In addition to these in-depth accounts, there is also Faces: a larger archive of street portraits; single shots of great sensitivity that project multitudes from the subject. We talked to Brenton Geiser, and asked him about Tender Souls.
How does the collaboration between yourself and Felix work?
First and foremost, Felix and I are great friends. He has not only been one of – if not the – most important person in helping develop my photography, but a person I trust, respect and have an incredible amount of love for.
So our work together is built off a solid foundation of trust. Felix and I are both responsible for finding our own subjects and cultivating those relationships. We constantly chat about the new friends we have made in the neighborhood, and discuss the possibilities of working on their stories. When it comes to documenting stories, we work separately.
For example, I photographed, interviewed, and wrote the stories of Eva and Paul, he did the same for Dax. I have put more of a focus on the stories themselves, as Felix has been capturing amazing portraits around the Tenderloin; although we each contribute to both the stories and faces sections of the site.
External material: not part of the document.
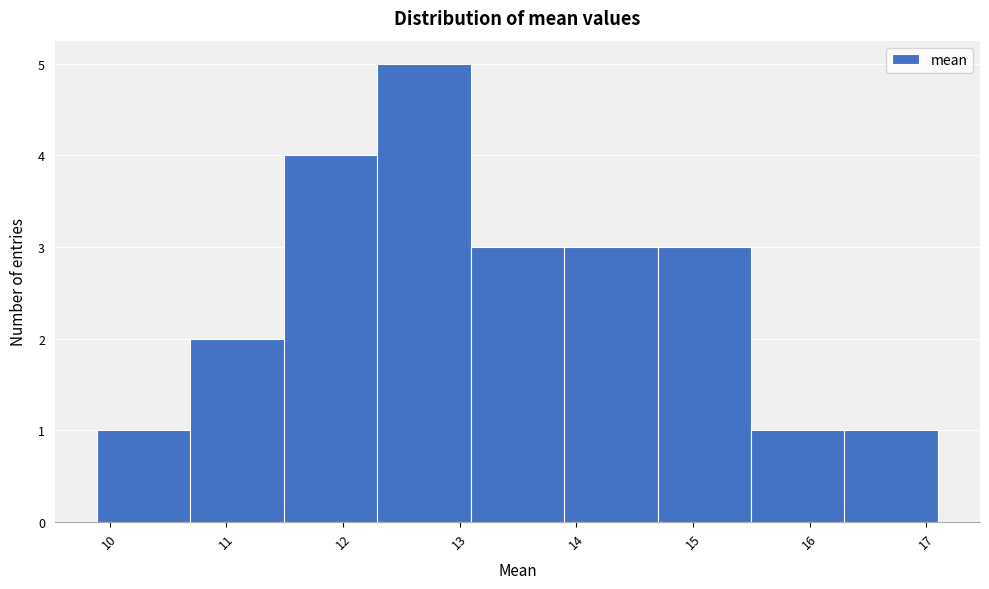

What is the height of the bar covering 14.7 to 15.5 on the x-axis? Neither the bar edges nor the heights are printed on the chart, so give them approximately, as read against the axes.

3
I manage the site and write most of the copy, while Felix is a wizard in crafting compelling audio.
With so many potential subjects, how do you choose?
Deciding on who to photograph and document is always a challenge. Of course, working with a subject is a two-way street; people need to be brought into the vision; they need to trust us; they need to be courageous enough to tell us their unadulterated story.
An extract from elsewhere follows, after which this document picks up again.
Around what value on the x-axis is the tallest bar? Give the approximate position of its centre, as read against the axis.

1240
With that being said, I think that most people will be surprised about how many people in the Tenderloin are ‘open books.’ Many times, the suffering and pain our subjects have endured is so immense. For some, telling their story is cathartic; for others. the acknowledgement is what moves them. Most just want to be part of something they believe may be special.
Most of the people we end up working with are people we either meet organically, on the streets while walking around with our cameras; or have been introduced to us by a community member or an organization we have ties to. Both Felix and I really try to be conscious of the rich diversity of the TL, which means we are not aiming just to photograph our un-housed neighbors, or people with substance abuse problems, but also the community leaders, the youth, small business owners. The tapestry of this neighborhood is intricate and nuanced.
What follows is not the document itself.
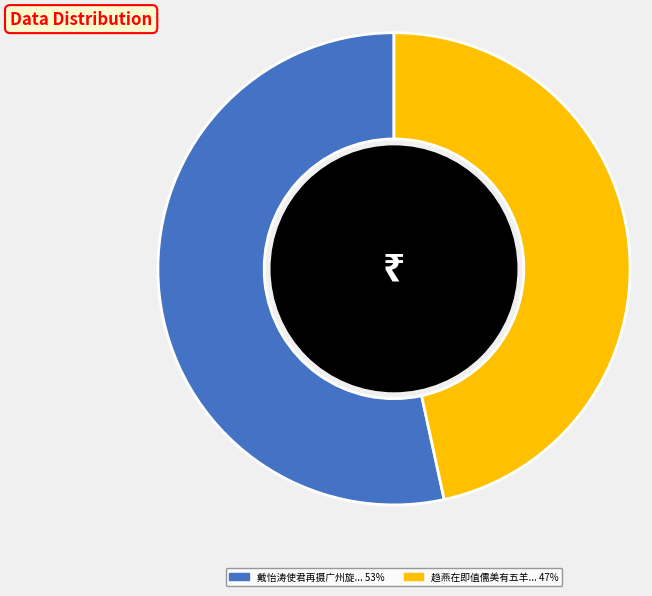

Is there any slice that represents more than half of the pie?

Yes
How long do you envisage this project lasting?
There is no end date for this project. Felix and I are Bay Area natives, and intend on being part of our regional community for as long as economically possible.
We also have a commitment to the TL community beyond Tender Souls. From the very real friendships we have cultivated with people on the streets, residents, and neighborhood workers, to the neighborhood organizations we now work with, we have plans to be here for quite a while.
How do you see the city evolving, based on what you see at ground level?
I believe the city of San Francisco is creeping up on a pivotal inflection point. At this inflection point, the social fabric of our city is either going to tear and become a microcosm of the social tension we see brewing around the globe; or we can practice compassionate, authentic, human connection across classes; allowing for not only a strong community, but more sound local policy, housing regulations, and business practices moving forward.
We believe photography is an accessible, collaborative art form, which when done right, can facilitate a better understanding of others and ourselves. We hope that Tender Souls provides a spark for a deeper inquiry into social issues that prevail in our back yard, but often go unrecognized.